*Tareas del ejercicio*:
a - Responde estas preguntas sobre el relato sobre João:
(i) ¿Qué ponían como arcos para jugar al fútbol en la sala?
(ii) ¿Qué contestó quien narra cuando João le preguntó si lo iba a echar de menos?
(iii) Según el mensaje de João, ¿cuántos años han pasado aproximadamente?
b - Continúa el relato sobre João desde el punto en que termina.

Pero de todas las “visitas” que tuvimos,
mi más amigo fue João. Como todos los demás, él tenía una deriva bien
trajinada, con aprendizajes y culturas que se le iban sumando como pieles a la
piel. No podría decir cuánto tiempo estuvo con nosotros, en todo caso el
suficiente para adoptar el "Rechiflao en mi tristeza" de Mano a mano, o para regalarme lecturas
exquisitas para esos años -y también para éstos-. João me introdujo en el mundo
de Lucky Lucke y su sátira mordaz de lejano oeste de los pistoleros y los sheriffs,
mis antiguos héroes de los tiempos idos. A cambio de este derrumbe mitológico,
su temprana vocación paterna y su facilidad didáctica me alzaron hasta las
Galias irredentas de Asterix y Obelix. Cuadro a cuadro, João me hacía comprender
-y sentir- la historia desde el lado de los resistentes y, con esas
herramientas, podía vislumbrar que la ironía es capaz, incluso, de desarmar al
mayor de los imperios. Descubrí el placer que existe en la inteligencia, pues
hasta allí me levó la cariñosa pedagogía de João, mi amigo brasilero.
Con quien, claro, jugábamos al fútbol. La
sala era grande, al menos lo suficiente como para poner dos sillas como arcos y
tener un par de metros para intentar unas gambetas. Que nunca me salieron,
porque fueron proverbiales las palizas y goleadas que me pegaba con su
habilidad carioca. Al final de uno de esos partidos, João me dijo que se le
abría la oportunidad de volver a su país y que debía irse. Me lo explicó
serenamente y me preguntó si lo iba a echar de menos. No me animé a decirle que
no sabía el significado de la expresión “echar de menos”, y entonces le dije
que no. Se sorprendió mucho con mi respuesta, y me repitió la pregunta.
Comprendí que me había mandado un macanón, pero mantuve la negativa acaso
porque estaba muy enojado con él debido a su partida. Sentí que lo
desilusionaba, pero seguí jugando a la pelota como si nada. Y me lo reproché
todos estos años.
Como con tantos otros compañeros y
militantes, a João también le perdimos el rastro. Viajé varias veces a Brasil y
siempre pensé en buscarlo, pero sin más datos que su nombre, era una tarea poco
menos que imposible. Todo parecía destinado al desencuentro, hasta que João me
ubicó a mí:
Carlos, no me sale de la memoria viejos tangos de Gardel,
himnos y slogans de la lucha de los años 70 en Argentina. Es que mismo pasado
tantos años (cuasi 40) tengo voluntad de volver a Argentina aún que sea
por un día, únicamente para reverlos, o para rever lo que ha restado de mis
viejos amigos que un día dejé para atrás. Pero por hora me contento con poder
contactarlos y saber de Uds.

*Extracto del listado*:

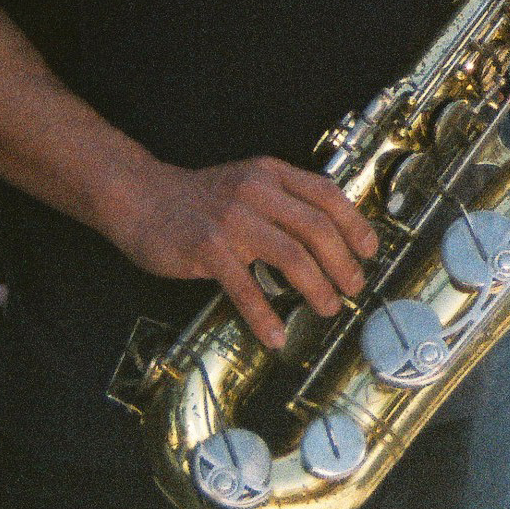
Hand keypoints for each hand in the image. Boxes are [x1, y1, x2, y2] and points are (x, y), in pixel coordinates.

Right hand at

*Problemas resueltos*:
a -
(i) Dos sillas.
(ii) Que no.
(iii) Casi 40.

b -
A pesar de una
vida llena de sobresaltos y luchas, que esas si siempre conmigo estuvieran, hay
un espacio muy grande guardado en mi corazón para la familia Maestre (y
Semorile!): Mónica, Brígida, Carlos, Carlitos, Mariucho, La Abuela, tu
hermanita y tantos otros. El haber entregue mis manos y mi juventud a tantas
otras luchas a lo largo de tantos años he comprendido que, al final,
todo va dar en lo mismo y que solo con la dimensión de la poesía se puede
explicar. Pero, mismo en contra todas las evidencias, como es mi característica,
aún quiero contradecir, en este caso la poesía de Antonio Machado,
que nos dice que no hay camino y que al volver los ojos hacia atrás la
única cosa que veremos serán las pegadas en el espacio que nunca más
habremos de pisar. Yo Volveré a ver mis amigos y amigas mismo que pase un
siglo y caminaremos juntos por nuevas sendas.
Me quedé
feliz en saber que estás vivo, que te casaste, tuviste hijos (¿?) e
te tornaste un escritor. Aún me acuerdo de tu semblante de niño feliz a quien
me gustaba ver reír y a decir cosas con inteligencia y humor.
Muchas veces,
desde la guerra de las Malvinas, me preguntaba o que estarías a
hacer, tendría la junta militar te sacrificado junto con tantos otros jóvenes
que cayeran en la emboscada? La verdad es que mi lucha por la sobrevivencia, mi
familia y mi dedicación a la cuestión Africana terminó por
imponerse en el día a día, y los sentimientos se fueran quedando apenas
recuerdos lejanos, unos buenos, otros ni tanto, de una época difícil pero llena
de sueños, solidaridad y compañerismo.
Pero, como me
olvidar de las tardes de mate amargo en la casa de tus padres junto con
toda la familia Maestre? Imposible. Como olvidarme del cariño de Monica y
de los demás de la familia hacia mi? No quiero olvidarme. Definitivamente no quiero
más olvidarme!
Bueno…Carlitos (se
me permites aun llamarte así), tengo mucho que hacer, escribo (en portugués) en
una revista especializada en África que ahora estamos a imprimir también
en Brasil. Estamos en la Rio+20 y tengo materias para hacer.
Dile a Mónica que
yo y Maria do Carmo le mandamos saludos, besos e abrazos!
Cuando pudieres
deme noticias de todos.
Un grande abrazo. João
Belisario (Juanito).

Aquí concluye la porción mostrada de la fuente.